Now we do not say they are wrong so much as we say they are incomplete. The fullness of the gospel has been restored. The power and the authority to act for Him is present with us. The power and the authority of the priesthood rests upon this church. The Lord revealed:

“… this greater priesthood administereth the gospel and holdeth the key of the mysteries of the kingdom, even the key of the knowledge of God.

“Therefore, in the ordinances thereof, the power of godliness is manifest.

“And without the ordinances thereof, and the authority of the priesthood, the power of godliness is not manifest unto men in the flesh.” (D&C 84:19–21.)

Now in these last days when the consummate power of evil moves against us, the great apostasy spoken of in the scriptures moves to its inevitable conclusion. The Christian churches that should be the bulwark against it seem to provide little substance for their members or for their clergy. And we see the frightening specter of empty churches and a clergy promoting causes they, above all, should resist.

In these last travels I mentioned, it has been frightening to me to see the churches closed, boarded up, with weeds growing in the yard, or open but empty. We face the frightening thought of a generation raised without any contact with scripture.

It is not unusual to find people who take an interest in The Church of Jesus Christ of Latter-day Saints but give only casual attention to the ideal that the fullness of the gospel is here.

They become attracted by a single key, a doctrine, often one to which they take immediate exception and object to. They investigate it by itself alone. They want to know all there is about it without reference, in fact, with specific objection and rejection, to anything else.

They want to hear that key played over and over again. It will give them little knowledge unless they see that there is a fullness—other complementary ideals and doctrines that present a warmth and a harmony, and a fullness, that draw at the right moment upon each key, which if played alone might seem discordant.
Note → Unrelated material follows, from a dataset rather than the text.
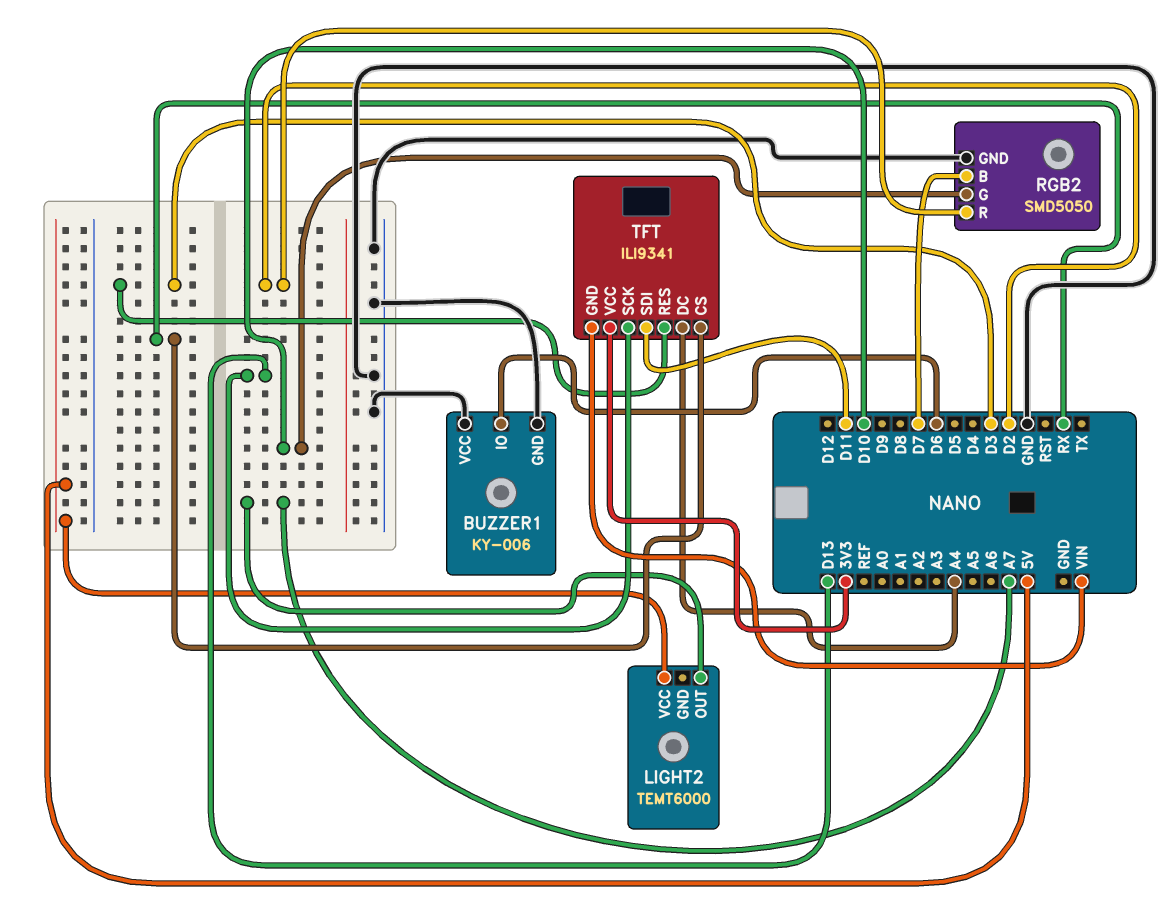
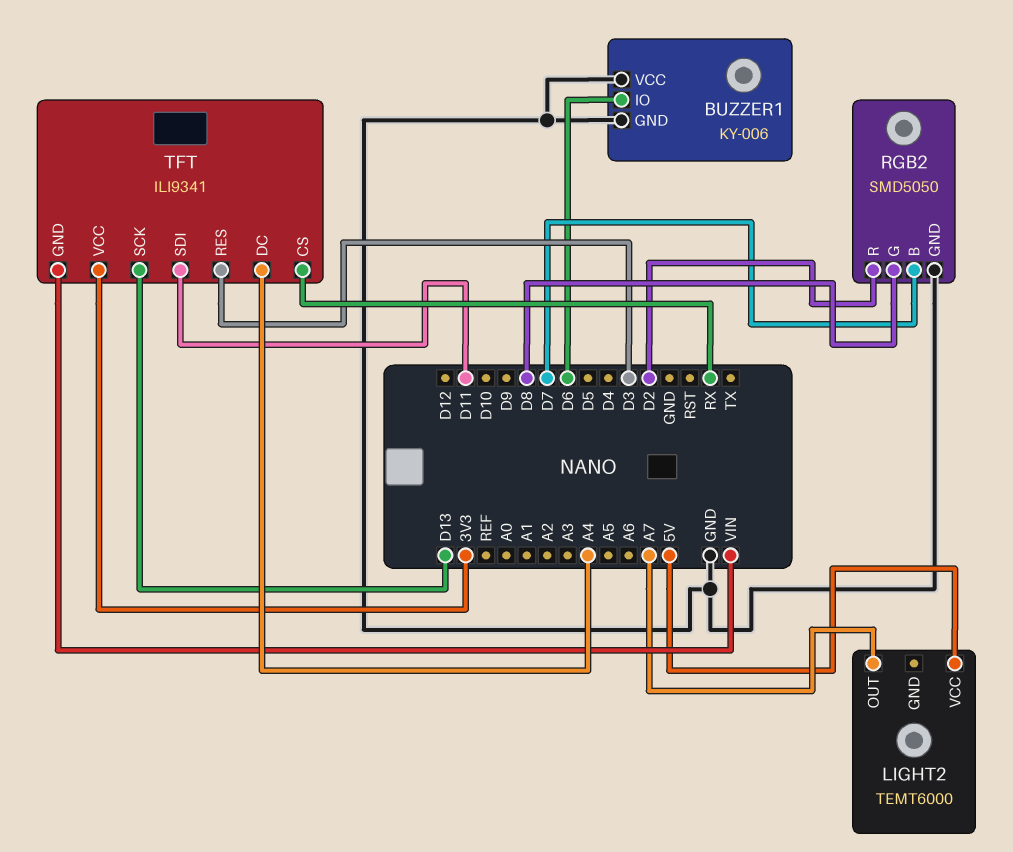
RGB2 pin G: D10 -> D8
Now that danger is not limited to investigators alone. Some members of the Church who should know better pick out a hobby key or two and tap them incessantly, to the irritation of those around them. They can dull their own spiritual sensitivities. They lose track that there is a fullness of the gospel and become as individuals, like many churches have become. They may reject the fullness in preference to a favorite note. This becomes exaggerated and distorted, leading them away into apostasy.
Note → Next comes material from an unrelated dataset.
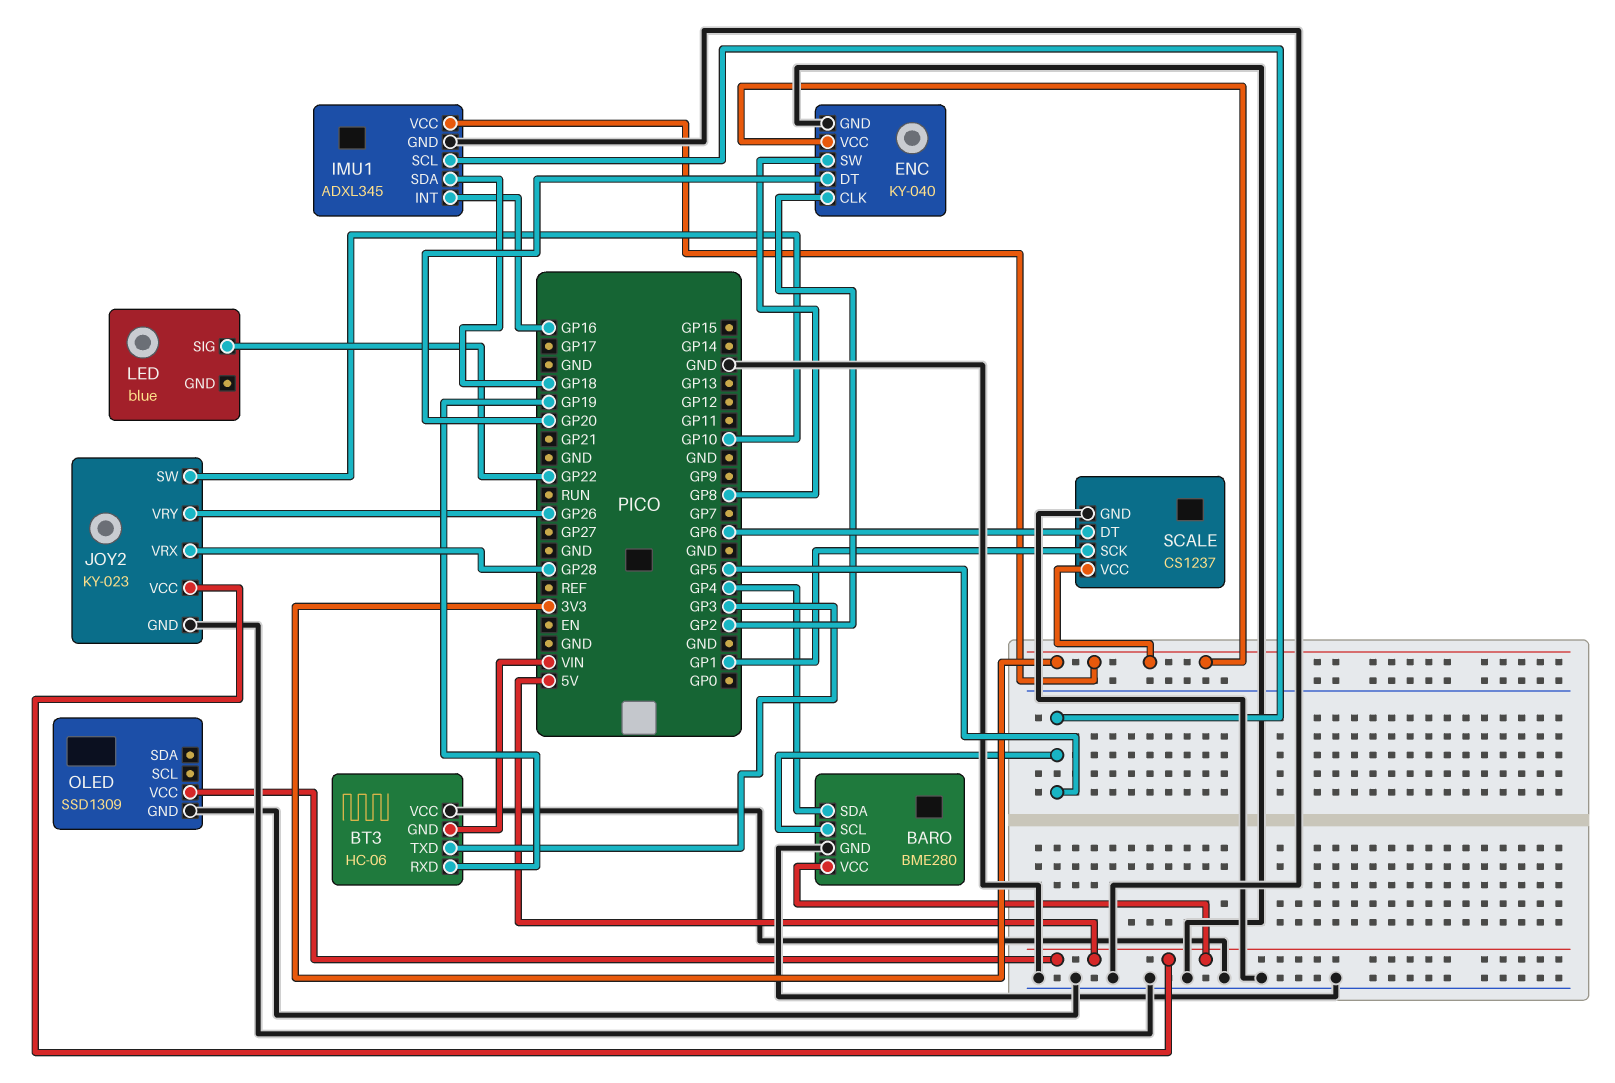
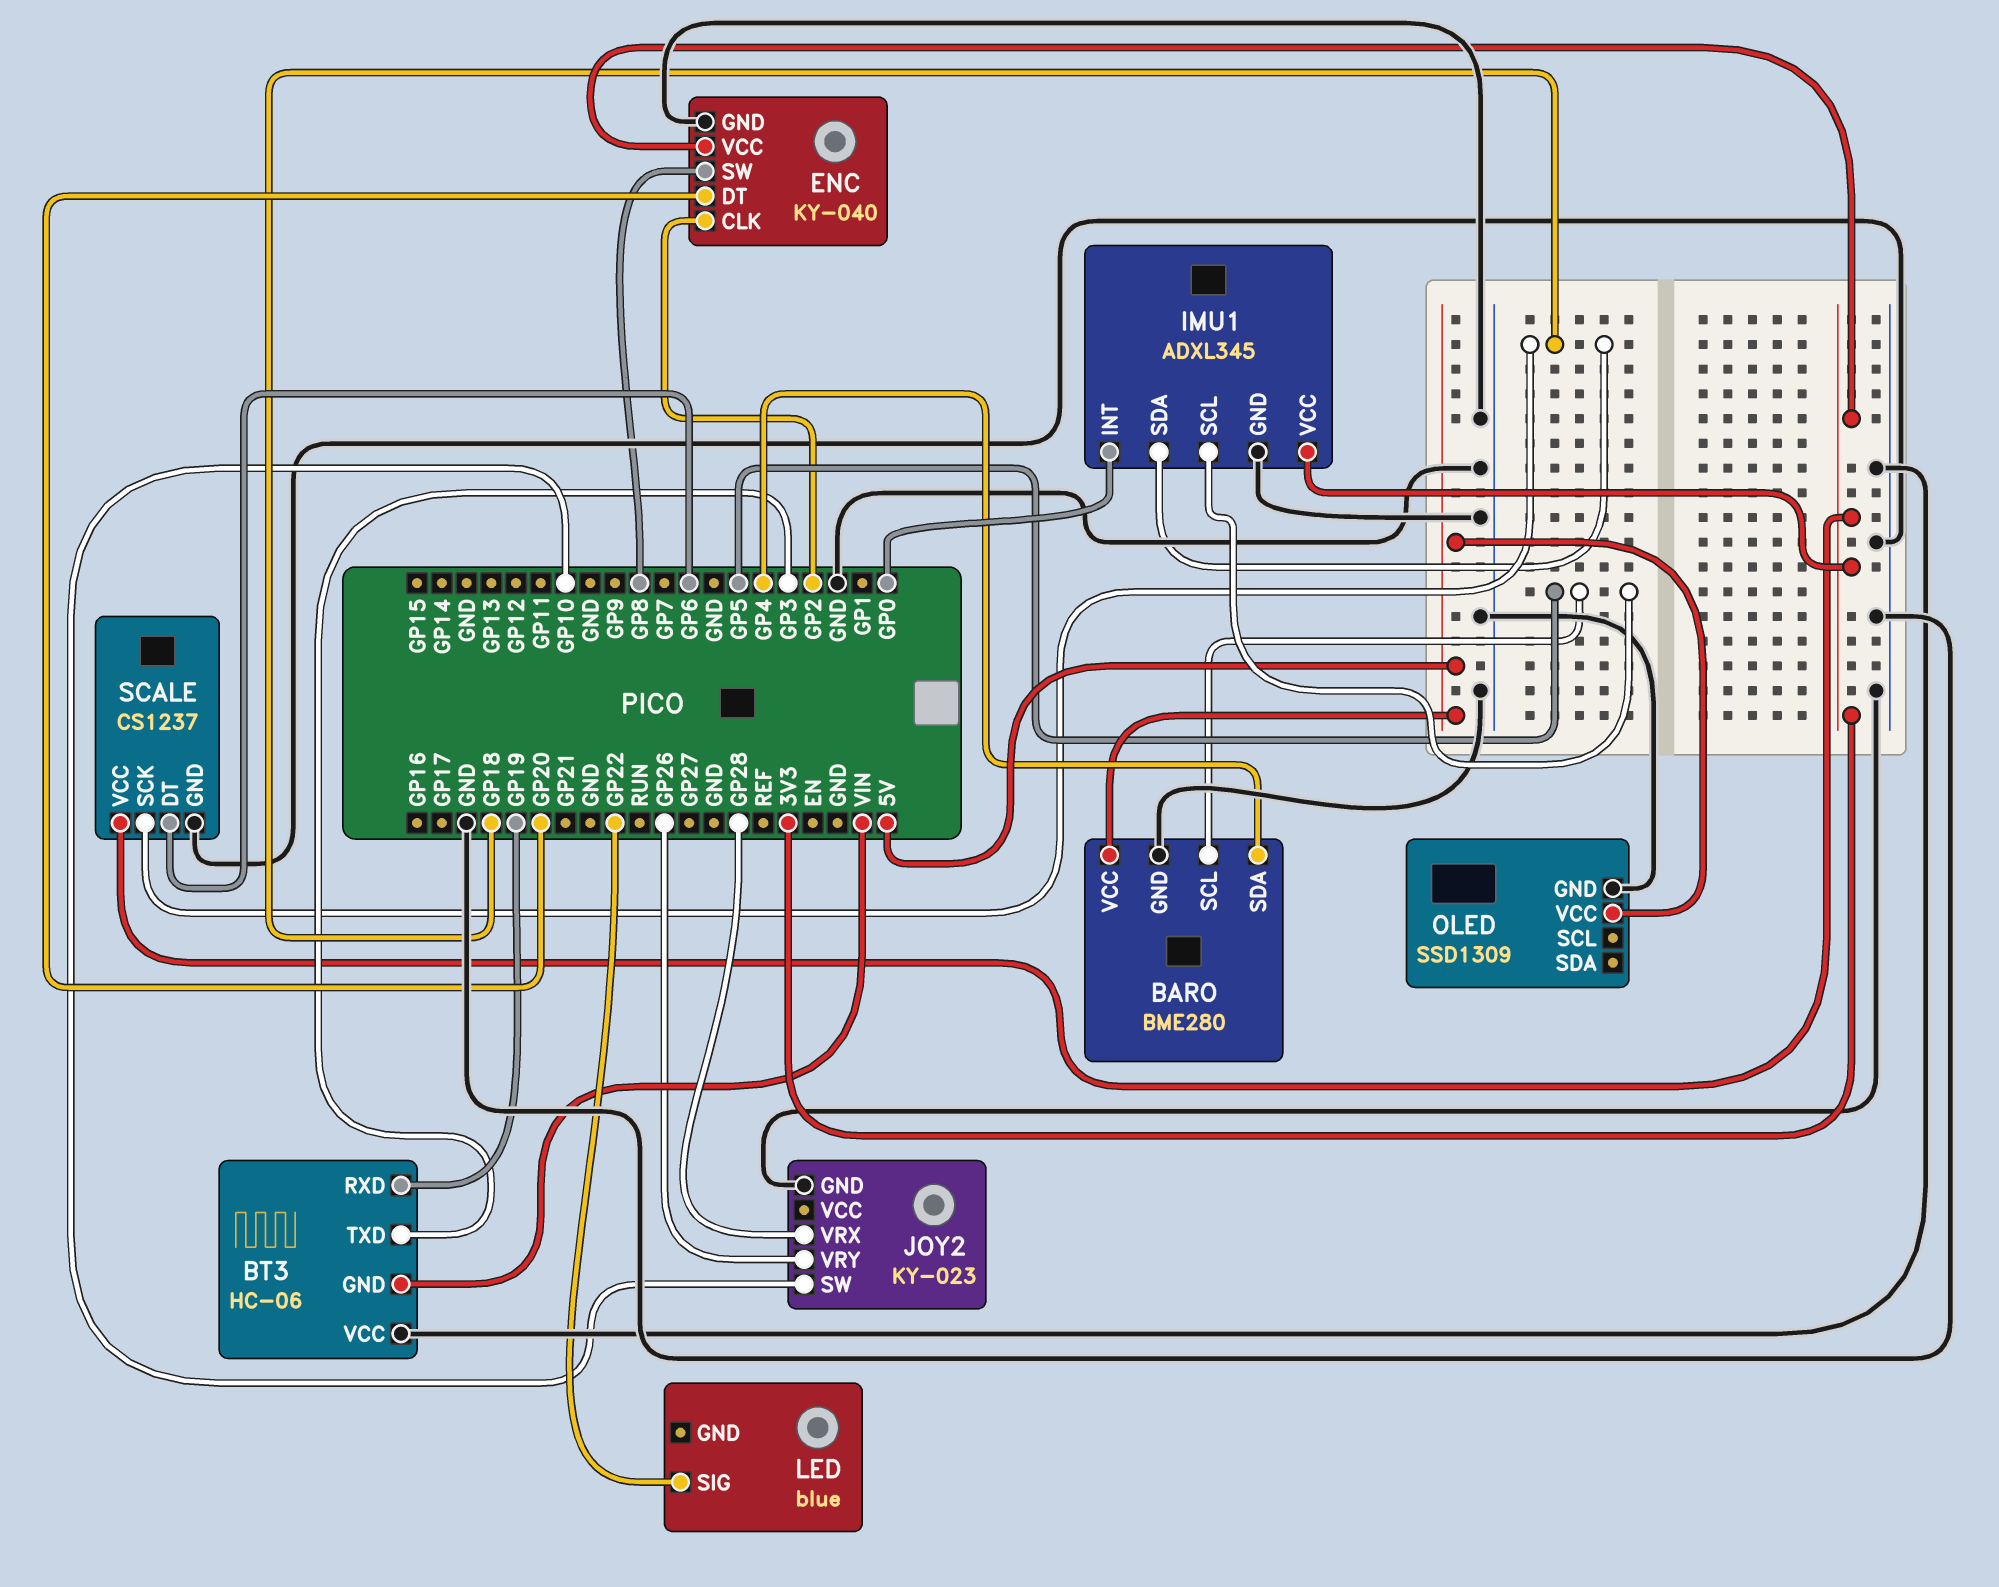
IMU1 pin INT: GP16 -> GP0
JOY2 pin VCC: 5V -> none
SCALE pin SCK: GP1 -> GP18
I counseled, think about this matter. More than that, I would urge you to pray about this matter. Thinking alone can be the basis for man’s wisdom. There is another more perfect manner of communication through the spirit: “… for the Spirit searcheth all things, yea, the deep things of God.” (1 Cor. 2:10.)
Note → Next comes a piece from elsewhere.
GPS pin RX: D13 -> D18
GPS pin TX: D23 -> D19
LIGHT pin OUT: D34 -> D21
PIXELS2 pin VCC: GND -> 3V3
Paul, speaking to the Corinthians, said: “Which things also we speak, not in the words which man’s wisdom teacheth, but which the Holy Ghost teacheth; comparing spiritual things with spiritual.

“But the natural man receiveth not the things of the Spirit of God: for they are foolishness unto him: neither can he know them, because they are spiritually discerned.” (1 Cor. 2:13–14.)

Any soul has the right, indeed the obligation, to make an appeal through prayer for the answer to this question: Is there a true church? That is how it all began, you know, with a fourteen-year-old boy who went into a grove. Two questions: Which of all the churches is true? and Which should he join? There he experienced a marvelous vision of the Father and the Son, and the dispensation of the fulness of times was ushered in. Subsequently the authority to act for Him was restored and rests yet with this church. We heard in this meeting a prophet of God, Joseph Fielding Smith.

I bear witness that he is a prophet of God. I have a witness that Jesus is the Christ. He lives. The Church of Jesus Christ of Latter-day Saints is the only true and living church upon the face of this earth, of which I bear witness in the name of Jesus Christ. Amen.

Note

  1. “To an Atheist,” in The Search (Trilogy Arts, 1970), p. 34.